PROVIDED DATA:
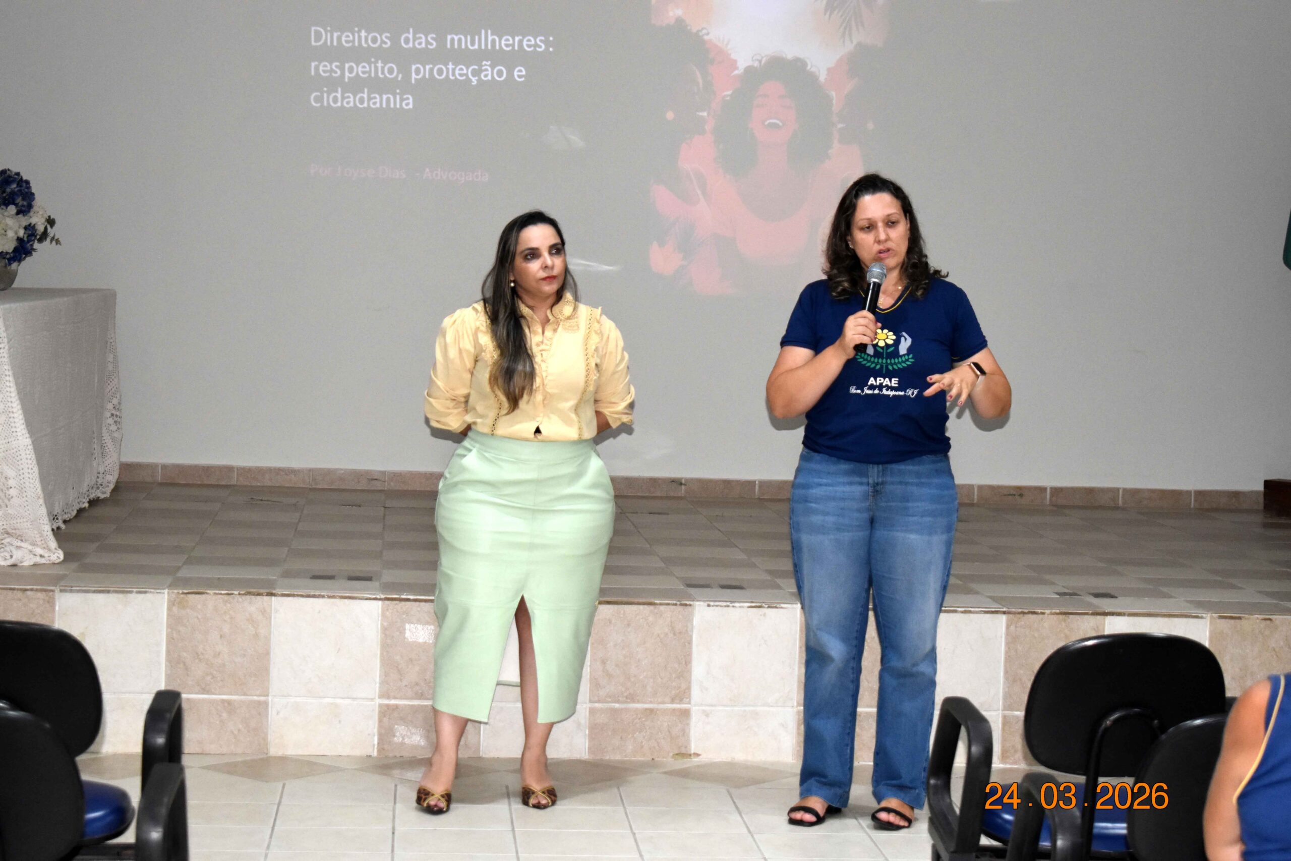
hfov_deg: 24.6
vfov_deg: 16.6
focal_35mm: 82
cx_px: 646
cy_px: 430
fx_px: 2958
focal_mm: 55
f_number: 5.6
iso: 1800
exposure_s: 1/60
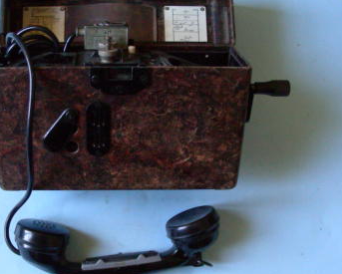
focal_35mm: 54
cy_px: 146
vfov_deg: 28.1
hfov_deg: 34.5
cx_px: 120
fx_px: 547
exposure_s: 1/40.2
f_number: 3.5
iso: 400
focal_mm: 6.3
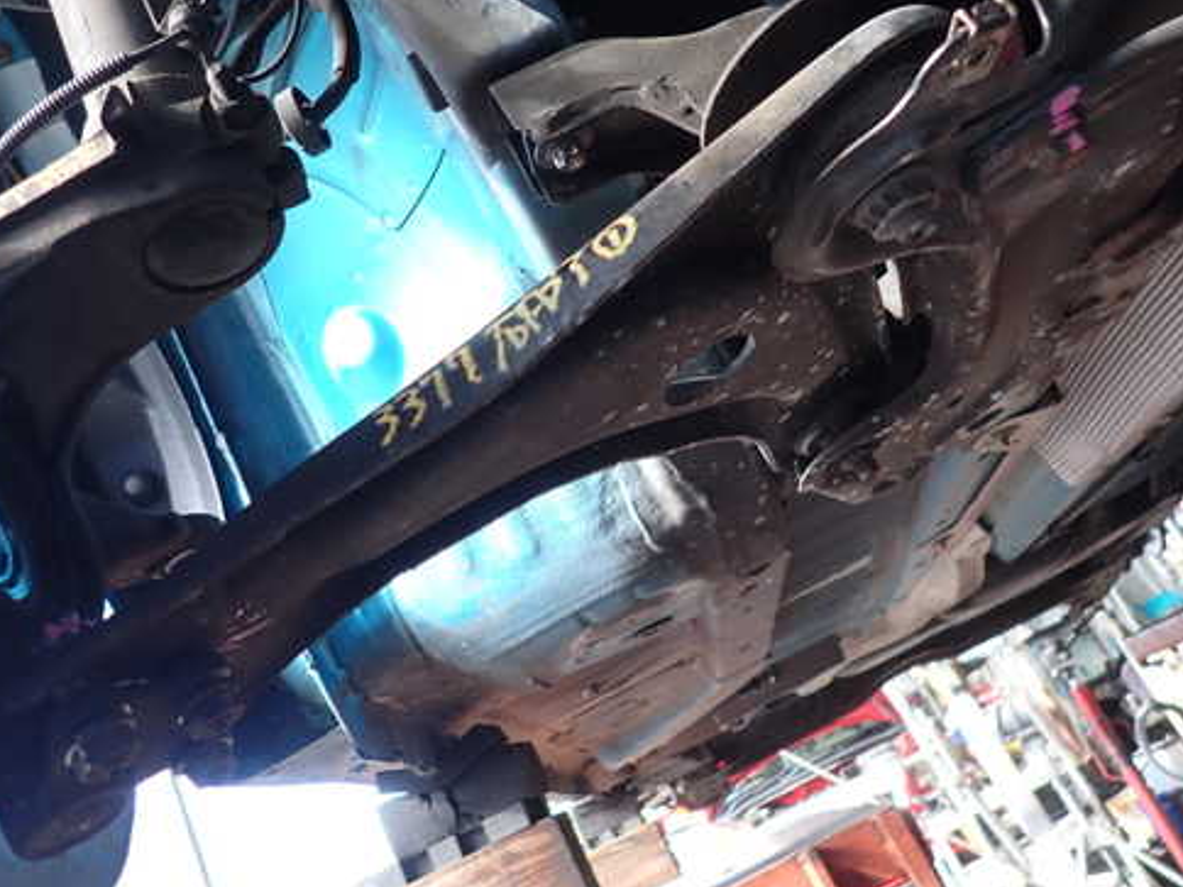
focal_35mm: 31
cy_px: 425
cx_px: 550
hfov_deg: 58.3
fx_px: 1059
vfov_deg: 45.4
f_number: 2
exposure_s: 1/80
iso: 100
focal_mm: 4.5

TASK: Repeat every entry above word for word, and include no pictures.

OUTPUT FOR THIS TASK:
hfov_deg: 24.6
vfov_deg: 16.6
focal_35mm: 82
cx_px: 646
cy_px: 430
fx_px: 2958
focal_mm: 55
f_number: 5.6
iso: 1800
exposure_s: 1/60
focal_35mm: 54
cy_px: 146
vfov_deg: 28.1
hfov_deg: 34.5
cx_px: 120
fx_px: 547
exposure_s: 1/40.2
f_number: 3.5
iso: 400
focal_mm: 6.3
focal_35mm: 31
cy_px: 425
cx_px: 550
hfov_deg: 58.3
fx_px: 1059
vfov_deg: 45.4
f_number: 2
exposure_s: 1/80
iso: 100
focal_mm: 4.5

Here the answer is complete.